Study text >>
*** Begin section ***

Hobby Boss 1/72 MiG-15UTI 'Midget'

KIT #: 80262
PRICE: $7.50 from Roll Models - $10.00 MSRP
DECALS: Two options
REVIEWER: William Alcott
NOTES: Cambodian Markings from Crosswind Hobbies.


With its combination of small size, maneuverability, speed, and potent armament, the MiG-15 came as a nasty surprise when first encountered in the skies over Korea.  While soon rendered obsolete by new designs, the MiG-15 continued to play an important role in training Soviet bloc pilots.  The MiG-15UTI was a dedicated trainer, equipped with a second seat under an extended canopy, with a reduced armament of a single 23-mm cannon.  Designated Midget by NATO, the MiG-15UTI helped North Vietnamese pilots master the skills they would soon put to use in their MiG-17s, facing American Phantoms and Thuds.


Hobby Boss introduced its range of “easy assembly” kits a few years ago.  These kits feature simplified parts breakdown through extensive use of multi-part (slide) molds, while still showing good exterior detail.  This range of kits concentrates mostly on WWII single engine types, but recently expanded to include the MiG-15 and F-86, each available in two versions.

The MIG-15UTI in particular caught my attention.  So far as I am aware, this version was only previously kitted by KP in the early ‘80s, and that kit was typical of the brand – poor fit, minimal cockpit detail, and lots of raised surface details.  Eduard have long announced a 1/72 MiG-15 family, but it has been many years in coming.

Say what you will about Hobby Boss, but their easy assembly kits certainly show truth in advertising – the box top features a photo of the completed model, complete with wing root gaps!  Inside, the fuselage halves (top and bottom!), one-piece wing and some small parts are presented in a vacuformed tray.  Underneath, a second sprue provides most of the remaining parts.  I was surprised by the number of parts in the kit – probably nearly as many as a typical Hasegawa single-seater kit.

The parts count is somewhat inflated by the inclusion of duplicate parts for many of the smaller components – you get 4 each of the radar altimeter aerials, speed brake actuators, and drop tank supports (2 of each required), as well as a spare blade aerial.  The only option in the kit is a choice of two styles of drop tanks.

*** End section ***

Supply the next part of the review of the Hobby Boss MiG-15UTI kit, starting after its last sentence. The data that follows comes from a different source than the kit review.

Data provided >>
*** Begin section ***

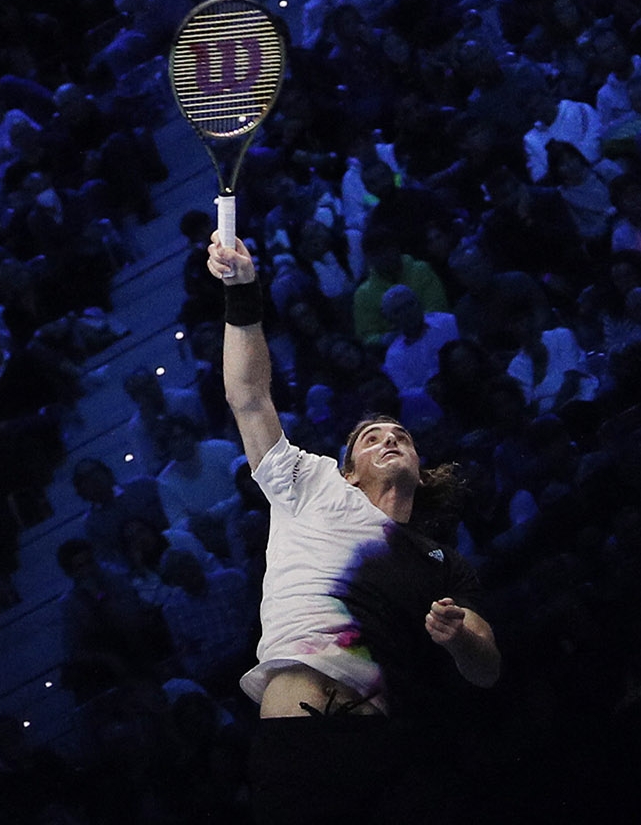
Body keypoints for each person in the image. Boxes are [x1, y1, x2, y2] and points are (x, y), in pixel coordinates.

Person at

*** End section ***

Response below >>
The cockpit is basic – a separate tub, including basic side console  details and crude sticks molded-in, two single part seats, which at least look generally like MiG-15 seats, and two featureless instrument panels.  Hobby Boss could make a big improvement with the addition of decals for the instrument panels.

The major parts feature somewhat heavy recessed panel detail.  The landing gear struts are well molded, and have nice robust attachment points.  The main gear doors and wells feature internal details.

Basic decals are provided for camouflaged Soviet and Iraqi UTIs.  The decals appear well printed, but I didn’t try them in anger to see how they’d perform.

A single sheet shows the assembly sequence, and includes a color painting guide showing four views of each scheme, and listing Mr. Hobby, Vallejo, Model Master, Tamiya and Humbrol references.

To see the sprues layout, please visit this preview.


Construction starts with the cockpit.  I added tape belts to the seats, and scrounged some instrument panel decals from the spares box.  Before adding the tub to the lower fuselage, don’t forget to install the two windows in the belly (I was unable to find any reference to these, nor any evidence they don’t belong!)  I also added some lead fishing weights to help keep the nose down.  I painted the interior parts as well as the wheel wells in blue grey.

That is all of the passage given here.